Nothing much to add, except I will keep you and your family in my prayers that Mom does not suffer much and the meds can control her pain and she can rest. Judy
Im so sorry you are going through this.My mum passed away from this awful disease 10 months ago. My mum suffered with ascities and she had a bowel blockage. Her symptoms got so severe that it wasnt possible for her to stay at home. Within a few hours of being in the hospice she was more like her old self. They got the pain under control (by using a morphine pump into her arm, she had morphine at home orally but kept being sick) and the sickness sorted too. She passed away a week after entering hospice.
Spend as much time as possible with you precious mum. I would do anything for one more cuddle from mine.
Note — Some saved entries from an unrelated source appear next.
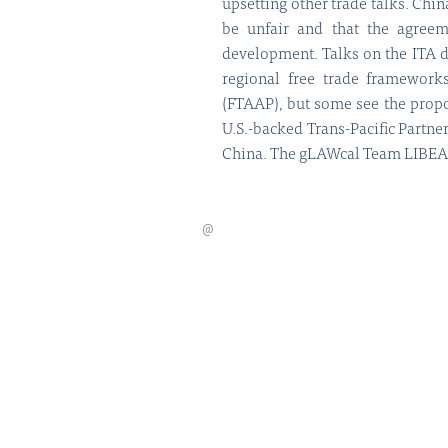
upsetting other trade talks. Chi
be unfair and that the agreeme
development. Talks on the ITA 
regional free trade frameworks
(FTAAP), but some see the propo
U.S.-backed Trans-Pacific Partne
China. The gLAWcal Team LIBEAC 
@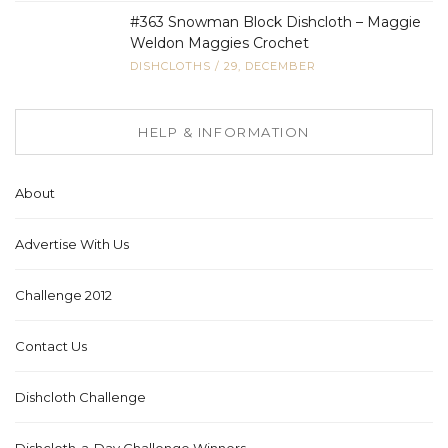
#363 Snowman Block Dishcloth – Maggie
Weldon Maggies Crochet
DISHCLOTHS
/
29, DECEMBER
HELP & INFORMATION
About
Advertise With Us
Challenge 2012
Contact Us
Dishcloth Challenge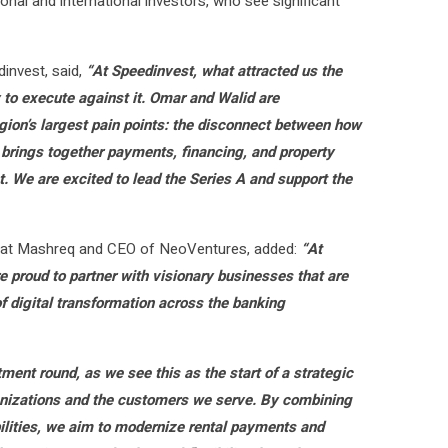
nal and international investors, who see significant
invest, said,
“At Speedinvest, what attracted us the
y to execute against it. Omar and Walid are
gion’s largest pain points: the disconnect between how
 brings together payments, financing, and property
. We are excited to lead the Series A and support the
ng at Mashreq and CEO of NeoVentures, added:
“At
 proud to partner with visionary businesses that are
f digital transformation across the banking
tment round, as we see this as the start of a strategic
ganizations and the customers we serve. By combining
ilities, we aim to modernize rental payments and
I wish you lots of strength and love to get through this very tough time. Godbless, Sam x
As far as pain, don't think Morphine is 'it'....there are many options. Home or inpatient hospice services and doctors can prescribe different types and options. One thing that worked for my mom (even during treatment stages) was a portable PCA pump with Dilaudid. This went intravenously three or four times an hour with the option to give a 'breakthrough' or 'relief' dosage when the pain broke through.
There are also patches and other ways to give pain, but I know mom got the most and only relief with the above drug and option (dilaudid is from morphine but is 20x more powerful).
All I can say is *never* allow them to say there is nothing else they can do for pain...that's a pure lie. All hospice services should have some sort of 'pain specialist' who can prescribe what is needed...that's the whole point!